On ne peut pas dire qui est sauvé et qui ne l’est pas. Ici-bas, tout est mélangé, et ce sera le Christ qui posera le jugement, pas nous.

Quelle est la légitimité du discours apocalyptique catholique ? Quelle lecture raisonnée avoir du livre de l’Apocalypse ?

L’univers dans lequel vivent saint Jean et ceux auxquels il s’adresse est éminemment symbolique. Cela nous rend le livre aujourd’hui très ésotérique, donc difficile de lecture et d’interprétation. Il y a beaucoup de chiffres, de couleurs, de matériaux et de symboles, toutes références qui ne nous sont plus immédiatement accessibles. Une clé de lecture serait de le lire par la fin, où l’on trouve une forme d’invocation : « Maranatha, viens, Seigneur Jésus, ta grâce soit avec nous tous ! » On peut le comprendre ainsi : « Viens, Seigneur Jésus, dans ma vie, là où j’en suis maintenant. » Le livre de l’Apocalypse nous rappelle que Dieu est le maître du temps et de l’histoire, que notre foi a une dimension eschatologique, c’est-à-dire que notre foi « regarde » la fin des temps et nous tend vers l’éternité. En effet, si l’on croit en un salut et qu’on l’annonce comme baptisé, c’est aussi parce que nous croyons que la Création est déjà soumise à Dieu, mais que ce sera révélé à la fin des temps. Ce n’est pas une menace que l’on brandit à ceux qui ne croient pas, mais c’est porteur d’espérance : Dieu est déjà avec nous dans ce que nous construisons ici-bas, il assume l’histoire humaine, il la prend à son compte et l’emmènera dans la gloire.

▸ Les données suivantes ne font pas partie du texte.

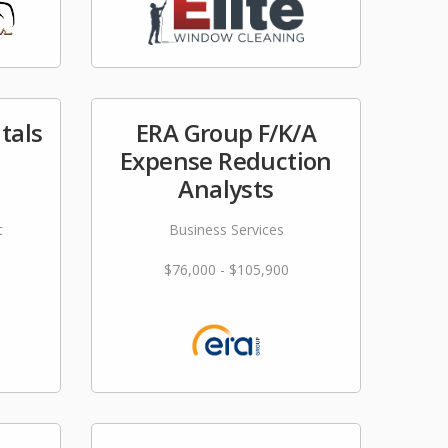
tals
ERA Group F/K/A
Expense Reduction
Analysts
t
Business Services
$76,000 - $105,900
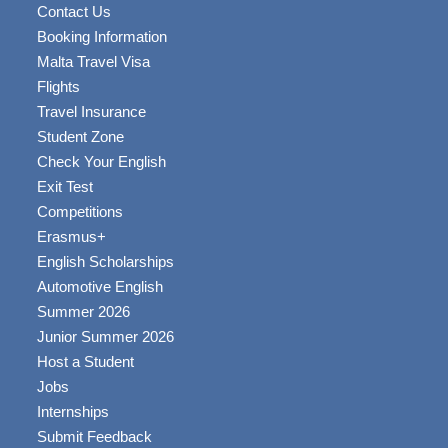
Contact Us
Booking Information
Malta Travel Visa
Flights
Travel Insurance
Student Zone
Check Your English
Exit Test
Competitions
Erasmus+
English Scholarships
Automotive English
Summer 2026
Junior Summer 2026
Host a Student
Jobs
Internships
Submit Feedback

Je note que l’histoire de l’humanité, telle que la Bible nous la raconte, commence dans un jardin, le jardin d’Éden, et finit dans une ville, la Jérusalem céleste de l’Apocalypse, c’est-à-dire une réalisation humaine. Quand on sait la mauvaise presse qu’a la ville dans la Bible et dans la conscience occidentale, c’est une image forte. Cela signifie que l’histoire des hommes ne sera pas réduite à néant à la fin des temps : la fin des temps ne sera pas un retour à l’origine, mais elle assumera ce que l’homme aura construit entre-temps. Plutôt que parler d’un discours apocalyptique, synonyme de destruction et de malheur, il vaudrait mieux, selon notre foi, parler d’un discours eschatologique, qui porte une grande espérance, en nous invitant à un certain réalisme : le cœur et l’âme au ciel, mais les pieds bien sur terre, afin d’être tout à ce que nous faisons sur cette terre, tout en gardant les yeux fixés sur le Christ.